━━━ Passage ━━━

Thursday, May 29, 2014

The Forgetting That Didn't Take


High School Graduation Day 2014

Dear Caleb,

I recently heard tell of a Jewish legend which conveys the belief that an angel visits each baby as it is growing in the womb. The angel teaches the child everything there is to know about life, love, and the journey ahead. After imparting this invaluable wisdom, the angel touches the baby’s upper lip in the moment before it is born, and the baby forgets all it has learned.

I don’t think the forgetting took hold with you.

You entered our lives more than eighteen years ago, at a breaking point in our marriage. Your mother and I were young, passionate, in love, and exhausted from fighting each other. So many reasons for giving up on a future together seemed to present themselves, but even as the hope for a happy marriage began to fade, a single reason to keep on struggling through the bad appeared on the horizon.

You.

Caleb, you were the first unselfish thing that your mom and I did in our lives. We hadn’t yet figured out how to love each other without conditions, but together we loved you without so much as a hint of doubt, even before you were born.

But while I didn’t doubt my love for our baby boy, I was terrified by the thought of what kind of man he would become, having been raised by someone like me.

━━━ Stored data ━━━

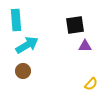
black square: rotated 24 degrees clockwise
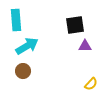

━━━

**Exercise brief:**
Reproduce the graduation letter to Caleb in full, word for word. The data is separate material with no connection to the graduation letter to Caleb.

**Output:**
Thursday, May 29, 2014

The Forgetting That Didn't Take


High School Graduation Day 2014

Dear Caleb,

I recently heard tell of a Jewish legend which conveys the belief that an angel visits each baby as it is growing in the womb. The angel teaches the child everything there is to know about life, love, and the journey ahead. After imparting this invaluable wisdom, the angel touches the baby’s upper lip in the moment before it is born, and the baby forgets all it has learned.

I don’t think the forgetting took hold with you.

You entered our lives more than eighteen years ago, at a breaking point in our marriage. Your mother and I were young, passionate, in love, and exhausted from fighting each other. So many reasons for giving up on a future together seemed to present themselves, but even as the hope for a happy marriage began to fade, a single reason to keep on struggling through the bad appeared on the horizon.

You.

Caleb, you were the first unselfish thing that your mom and I did in our lives. We hadn’t yet figured out how to love each other without conditions, but together we loved you without so much as a hint of doubt, even before you were born.

But while I didn’t doubt my love for our baby boy, I was terrified by the thought of what kind of man he would become, having been raised by someone like me.